_Task directions_: Continue the results passage below on how the attributes of crowded restaurants affect customers' pleasure and arousal, starting after its final sentence.

As shown in Table 3, Hypothesis 1a, which hypothesized a positive relationship between affiliation motivation and pleasure, was supported (β = 0.223, p < 0.01). Hypothesis 1b, which predicted a positive relationship between affiliation motivation and arousal, was also supported (β = 0.317, p < 0.001). The results of testing the first two hypotheses confirmed that as one attribute of crowded restaurants, affiliation motivation positively affected the customers’ emotional reactions of pleasure and arousal. Moreover, as predicted by Hypothesis 2a, social proof significantly influenced pleasure (β = 0.270, p < 0.001). Hypothesis 2b, which predicted a positive relationship between social proof and arousal, was also supported (β = 0.129, p < 0.05). However, in terms of the relationship between social proof and arousal predicted by Hypothesis 2b, a relatively low influence (β = 0.129) was discovered with 95% confidence compared with the other hypotheses. The results of testing the second two hypotheses showed that social proof had a generally positive effect on the customers’ emotional responses. As expected in Hypothesis 3a, human ambience had a significantly positive relationship with pleasure (β = 0.277, p < 0.001), and Hypothesis 3b, which predicted a positive relationship between human ambience and arousal, was also statistically supported (β = 0.368, p < 0.001). These results suggest that human ambience is a significant predictor of the emotional reactions of both pleasure and arousal. By synthesizing the results of testing Hypotheses 1–3, it was confirmed that all three social and psychological attributes of crowdedness in restaurants are significant factors affecting customers’ emotions of pleasure and arousal.

_Provided material_:
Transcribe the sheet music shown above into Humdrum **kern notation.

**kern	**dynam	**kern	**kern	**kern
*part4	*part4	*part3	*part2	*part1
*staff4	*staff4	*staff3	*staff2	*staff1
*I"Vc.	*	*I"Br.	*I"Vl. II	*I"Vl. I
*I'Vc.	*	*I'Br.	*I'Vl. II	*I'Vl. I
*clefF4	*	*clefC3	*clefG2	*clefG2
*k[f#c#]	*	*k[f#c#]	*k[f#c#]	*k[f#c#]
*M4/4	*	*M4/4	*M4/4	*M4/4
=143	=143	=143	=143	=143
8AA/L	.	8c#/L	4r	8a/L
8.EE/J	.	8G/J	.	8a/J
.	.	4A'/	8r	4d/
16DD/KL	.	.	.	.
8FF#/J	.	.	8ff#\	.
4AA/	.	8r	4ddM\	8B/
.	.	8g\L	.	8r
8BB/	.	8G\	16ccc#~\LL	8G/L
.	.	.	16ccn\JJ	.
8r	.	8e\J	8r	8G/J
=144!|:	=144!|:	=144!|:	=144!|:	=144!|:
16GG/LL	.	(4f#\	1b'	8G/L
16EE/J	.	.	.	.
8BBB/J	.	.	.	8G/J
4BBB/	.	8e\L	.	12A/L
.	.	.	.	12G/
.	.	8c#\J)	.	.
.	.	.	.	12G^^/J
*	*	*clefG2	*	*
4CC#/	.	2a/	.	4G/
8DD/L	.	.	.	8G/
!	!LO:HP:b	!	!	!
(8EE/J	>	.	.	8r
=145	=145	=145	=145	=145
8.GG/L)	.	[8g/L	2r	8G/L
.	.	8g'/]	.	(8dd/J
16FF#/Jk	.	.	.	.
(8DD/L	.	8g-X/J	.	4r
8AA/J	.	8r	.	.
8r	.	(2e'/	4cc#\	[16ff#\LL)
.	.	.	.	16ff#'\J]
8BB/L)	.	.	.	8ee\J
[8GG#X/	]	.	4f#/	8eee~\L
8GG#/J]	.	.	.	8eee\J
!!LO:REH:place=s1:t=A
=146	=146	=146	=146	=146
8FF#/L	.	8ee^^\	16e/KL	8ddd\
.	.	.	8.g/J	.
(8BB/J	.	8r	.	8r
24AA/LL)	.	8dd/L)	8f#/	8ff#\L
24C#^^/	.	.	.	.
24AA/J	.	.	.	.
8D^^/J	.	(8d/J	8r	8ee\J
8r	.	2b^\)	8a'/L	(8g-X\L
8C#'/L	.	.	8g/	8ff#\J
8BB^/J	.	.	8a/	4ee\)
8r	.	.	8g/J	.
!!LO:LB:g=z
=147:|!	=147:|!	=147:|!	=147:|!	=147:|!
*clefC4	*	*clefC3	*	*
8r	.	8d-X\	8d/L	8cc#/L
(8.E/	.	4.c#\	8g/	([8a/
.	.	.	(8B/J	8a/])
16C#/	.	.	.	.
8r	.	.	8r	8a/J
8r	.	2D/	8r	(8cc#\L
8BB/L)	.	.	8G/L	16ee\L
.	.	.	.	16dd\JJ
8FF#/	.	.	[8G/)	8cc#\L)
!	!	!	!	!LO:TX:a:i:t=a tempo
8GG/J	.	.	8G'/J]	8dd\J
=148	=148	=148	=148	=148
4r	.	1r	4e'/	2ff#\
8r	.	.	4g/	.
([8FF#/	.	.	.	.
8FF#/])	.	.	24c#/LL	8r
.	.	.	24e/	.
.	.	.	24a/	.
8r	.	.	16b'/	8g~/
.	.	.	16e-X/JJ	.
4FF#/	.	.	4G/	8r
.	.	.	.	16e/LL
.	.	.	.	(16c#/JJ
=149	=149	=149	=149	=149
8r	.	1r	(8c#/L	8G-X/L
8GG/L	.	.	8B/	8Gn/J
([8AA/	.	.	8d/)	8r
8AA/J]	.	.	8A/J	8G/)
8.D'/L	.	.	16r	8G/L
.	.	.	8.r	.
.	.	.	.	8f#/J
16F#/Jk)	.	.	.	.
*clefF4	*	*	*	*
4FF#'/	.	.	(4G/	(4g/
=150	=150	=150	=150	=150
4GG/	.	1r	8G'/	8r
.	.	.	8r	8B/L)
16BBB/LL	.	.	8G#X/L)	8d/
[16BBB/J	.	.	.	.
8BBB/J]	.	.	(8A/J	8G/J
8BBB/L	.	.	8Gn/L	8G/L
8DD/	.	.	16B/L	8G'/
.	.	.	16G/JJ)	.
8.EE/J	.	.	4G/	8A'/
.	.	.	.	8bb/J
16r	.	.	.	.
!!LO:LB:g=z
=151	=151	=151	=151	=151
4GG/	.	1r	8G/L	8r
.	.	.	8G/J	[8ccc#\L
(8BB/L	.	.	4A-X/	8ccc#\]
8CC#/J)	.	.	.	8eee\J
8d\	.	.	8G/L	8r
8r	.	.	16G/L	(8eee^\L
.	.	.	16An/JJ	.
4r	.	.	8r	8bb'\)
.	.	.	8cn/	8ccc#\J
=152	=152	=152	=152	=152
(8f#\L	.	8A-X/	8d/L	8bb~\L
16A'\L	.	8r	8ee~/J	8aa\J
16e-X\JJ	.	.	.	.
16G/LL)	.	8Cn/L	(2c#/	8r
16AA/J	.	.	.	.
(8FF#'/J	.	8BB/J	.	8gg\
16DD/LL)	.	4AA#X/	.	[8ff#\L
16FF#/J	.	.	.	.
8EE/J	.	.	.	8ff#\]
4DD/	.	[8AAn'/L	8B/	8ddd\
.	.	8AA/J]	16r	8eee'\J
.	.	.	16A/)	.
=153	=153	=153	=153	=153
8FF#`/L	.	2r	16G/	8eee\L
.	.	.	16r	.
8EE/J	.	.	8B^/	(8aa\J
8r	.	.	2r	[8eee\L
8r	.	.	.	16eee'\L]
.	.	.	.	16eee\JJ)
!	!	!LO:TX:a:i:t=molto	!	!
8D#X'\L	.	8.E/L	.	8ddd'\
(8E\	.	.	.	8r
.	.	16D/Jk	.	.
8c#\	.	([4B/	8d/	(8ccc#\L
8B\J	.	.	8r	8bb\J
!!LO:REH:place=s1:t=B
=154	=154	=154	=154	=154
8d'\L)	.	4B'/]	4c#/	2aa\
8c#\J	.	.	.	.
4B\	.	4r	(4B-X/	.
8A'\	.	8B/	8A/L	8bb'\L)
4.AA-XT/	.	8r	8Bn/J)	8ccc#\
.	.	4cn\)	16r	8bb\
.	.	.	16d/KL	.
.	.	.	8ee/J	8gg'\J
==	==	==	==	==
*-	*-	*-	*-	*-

_Answer space_:
Hypothesis 4a, which linked pleasure and word of mouth, was supported (β = 0.624, p < 0.001), as was Hypothesis 4b, which concerned the relationship between pleasure and revisit intention (β = 0.646, p < 0.001). Conversely, both Hypothesis 5a, which expected a relationship between arousal and word of mouth, and Hypothesis 5b, which expected a similar relationship between arousal and revisit intention, were not statistically significant. The results of testing Hypotheses 4 and 5 showed that customers’ emotional reactions to crowded restaurants affect behavioral intentions differently according to the type of emotion experienced. Customers’ pleasure positively affected behavioral intentions in the form of word-of-mouth practices and revisit intention. On the other hand, the arousal emotion did not affect the respondents’ behavioral intentions. These findings suggest the possibility that pleasure may be a greater predictor of customers’ behavior than arousal in crowded restaurants, which is not a key determinant of behavioral intention.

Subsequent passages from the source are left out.